Çocukken söylenen beyaz yalanların gölgesi umutlarınıza hiç karalar bağladı mı? Tıkanıp kaldığında bir yazar, sözcüklerin arasında yapayalnızken çocukluğunun masum çağlarına mı sığınır?
Ruhların ve düşlerin senfonisi çalıyor şimdi, iyi dinle. Okurlar için düşsel bir şölen, çocukluğa dair bir resmigeçit.
Ülkemiz ve dünyamız adına gri bulutların düğünü var birkaç yıldır. Susmadan ve yorulmadan giderek yoğunlaşan bu karamsar tablonun altında göğe bakmak da kâfi değil artık dizelerdeki gibi. Çünkü gök de yer gibi kesif ve köhne. İşte böylesi çağlardan geçerken kişisel zindanların demir parmaklıkları, ülke sınırları ölçüsünde genişlemişse sığınacak duraklar ararız kendimize. Yekta Kopan’ın öyküleri de böylesi bir kaçış imkânı sunuyor okurlarına.
Çocukluğun şarkısını dinlerken denizler altından gelen bir akrabanın paçalarından dökülen tuzlu sular sarıyor odamızı. Erimemiş şekerleri rafa kaldırmak için ayaklandığımızda aslında o çok sevdiğimiz komşumuz ile çıkıyoruz yürüyüş parkurlarına. Ölüm, doğum ve nicesi geçip gidiyor belleğimizden satırlar arasında.
Beklenmeyen bir anda gelen ölümün sessizliğine, karşılaşacağımız herhangi bir ufunete karşı “destur” çekmek işe yarar mı? İşte tüm bu bilinmeyenleri okurken on iki öykünün de tadı damağımızda kalıyor ve kitabı kapadığımızda ise bir masaldan süzülen sırra erişmenin mutluluğu sarıp sarmalıyor içimizi. Çünkü çocukluğun saflığındaki umut, tüm kesif grileri ancak masalsı bir dokunuşla örtebiliyor.

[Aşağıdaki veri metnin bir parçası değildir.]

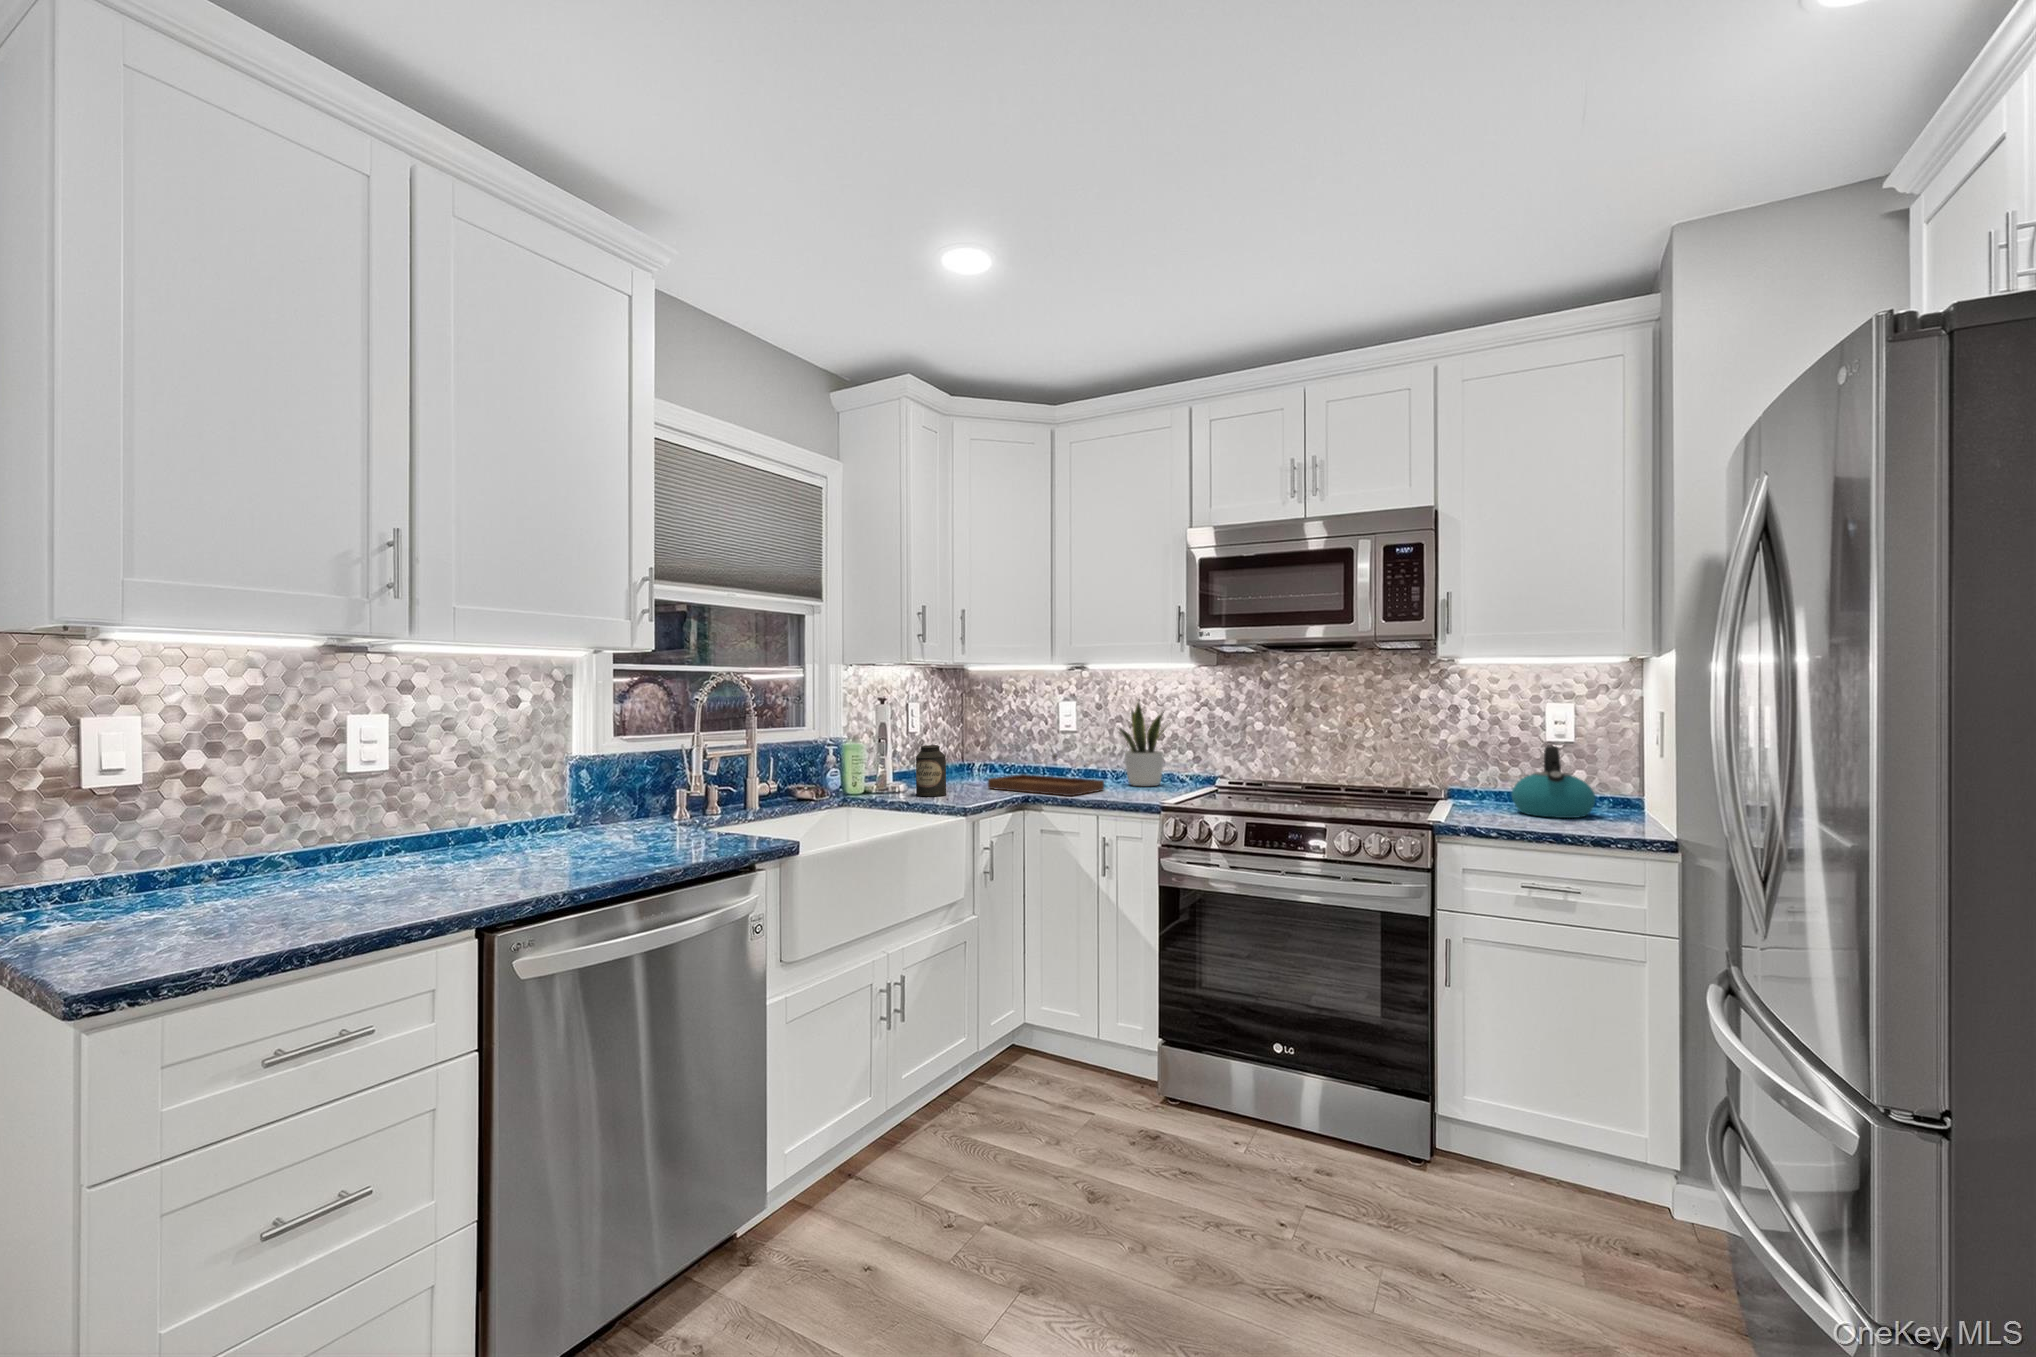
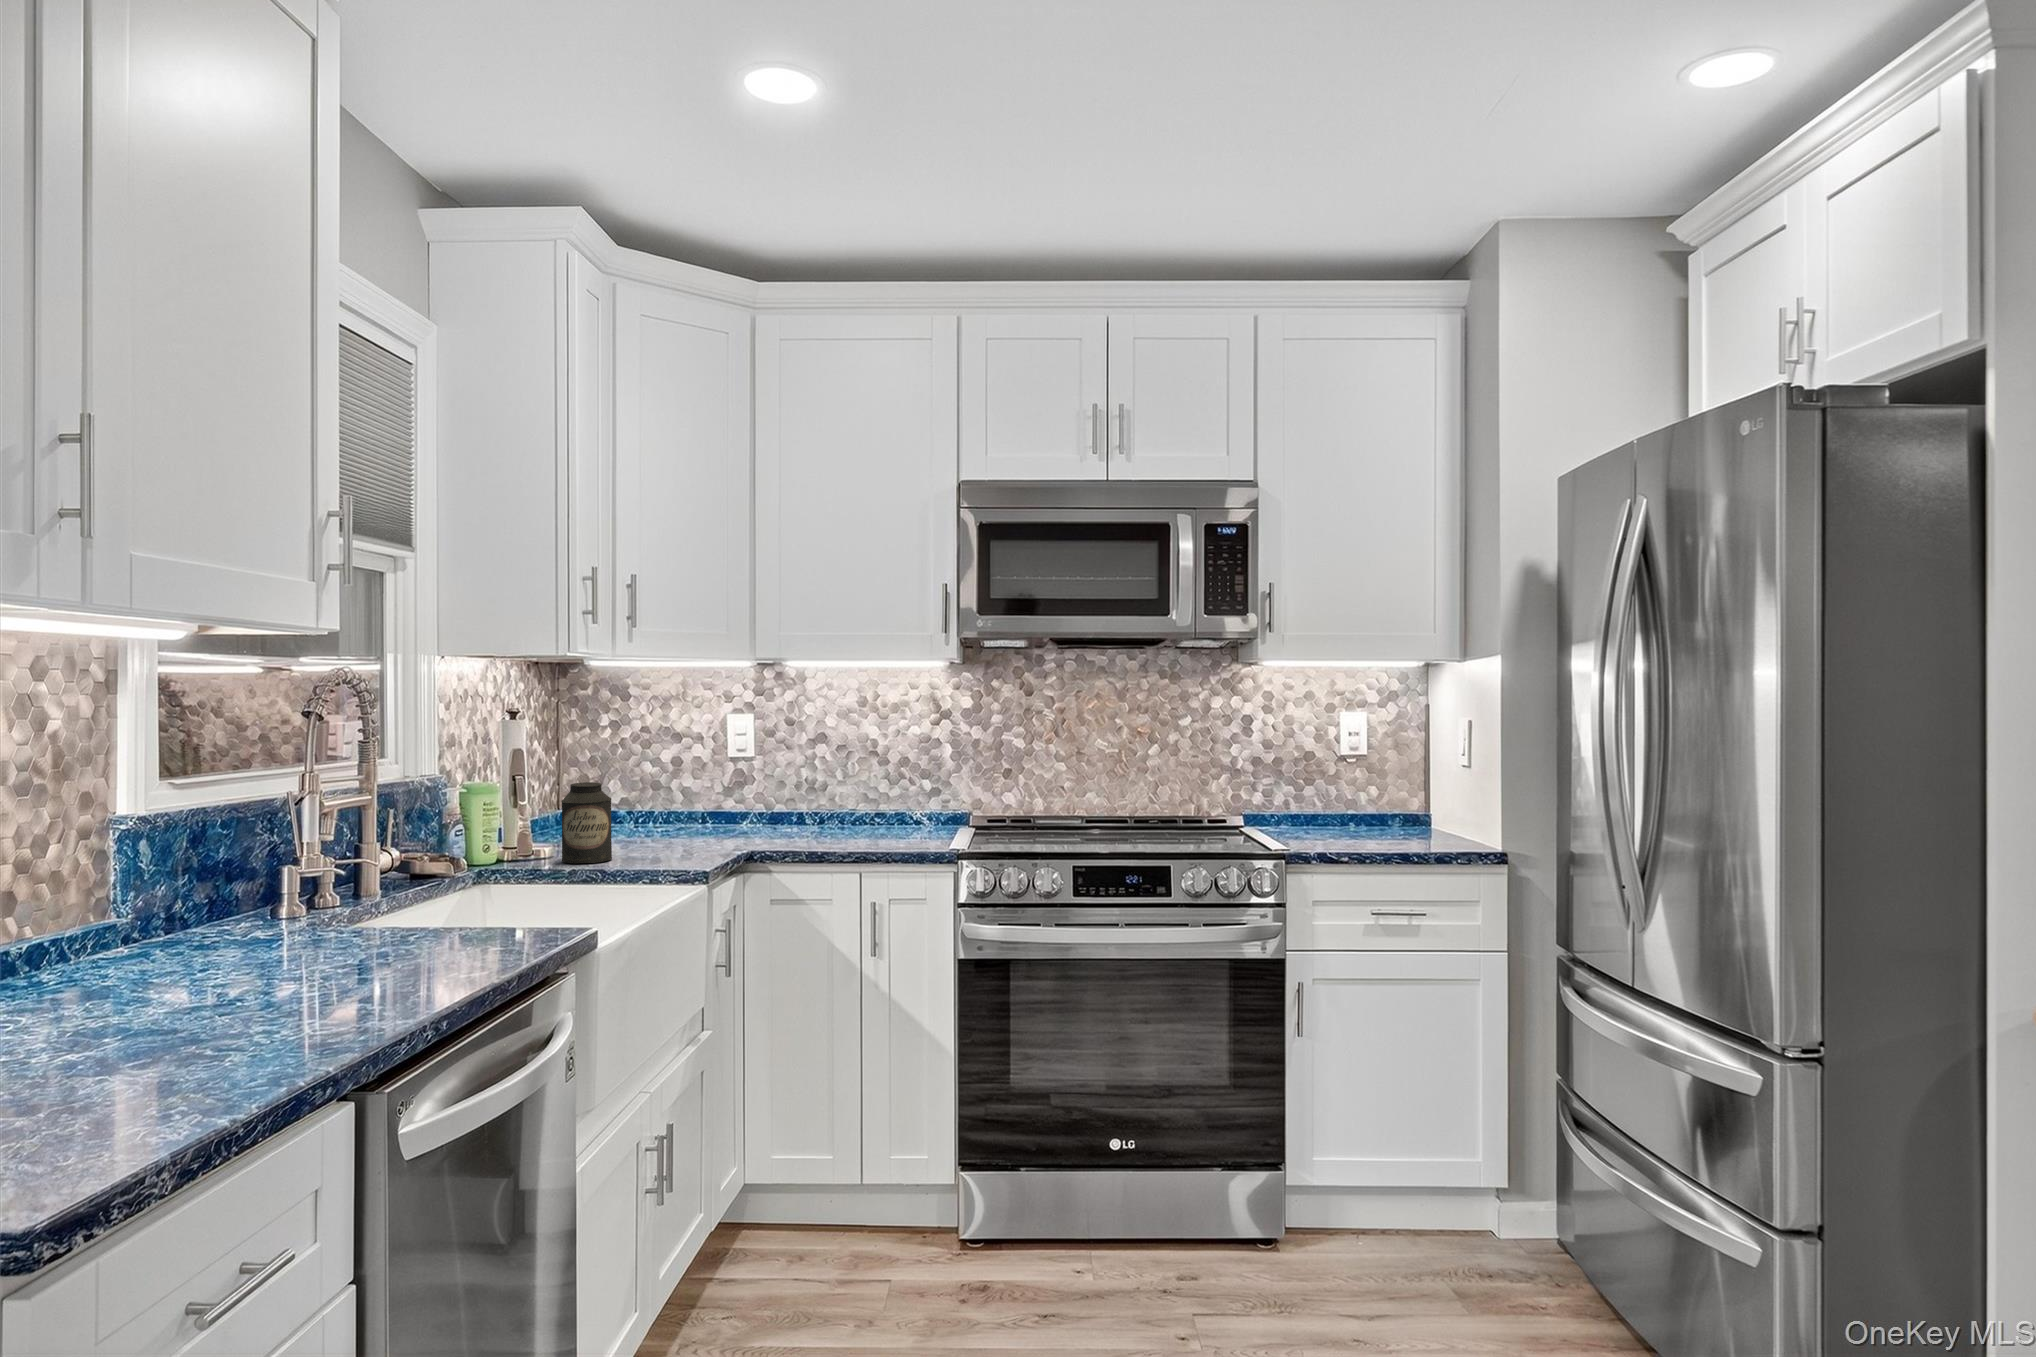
potted plant: present [1119,702,1170,786] -> none [828,705,920,830]
kettle: present [1512,746,1595,818] -> none [1327,758,1408,836]
tray: present [988,753,1104,796] -> none [658,788,836,848]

Çoğumuz çocukluğa dair tek bir anıya sarılırız bazen. Bir gün, bir kişi, bir olay… Bütün çocukluğumuzu onun çevresinde öreriz. Hani çocukken bir yerimiz yara olduğunda tentürdiyot sürerlerdi üstüne, sonra da yanmasın diye üflerlerdi. Hayatımız boyunca birileri yaralarımıza iyi gelecek bir şeyler sürsün, sonra da acımızı almak için üflesin diye bekliyoruz.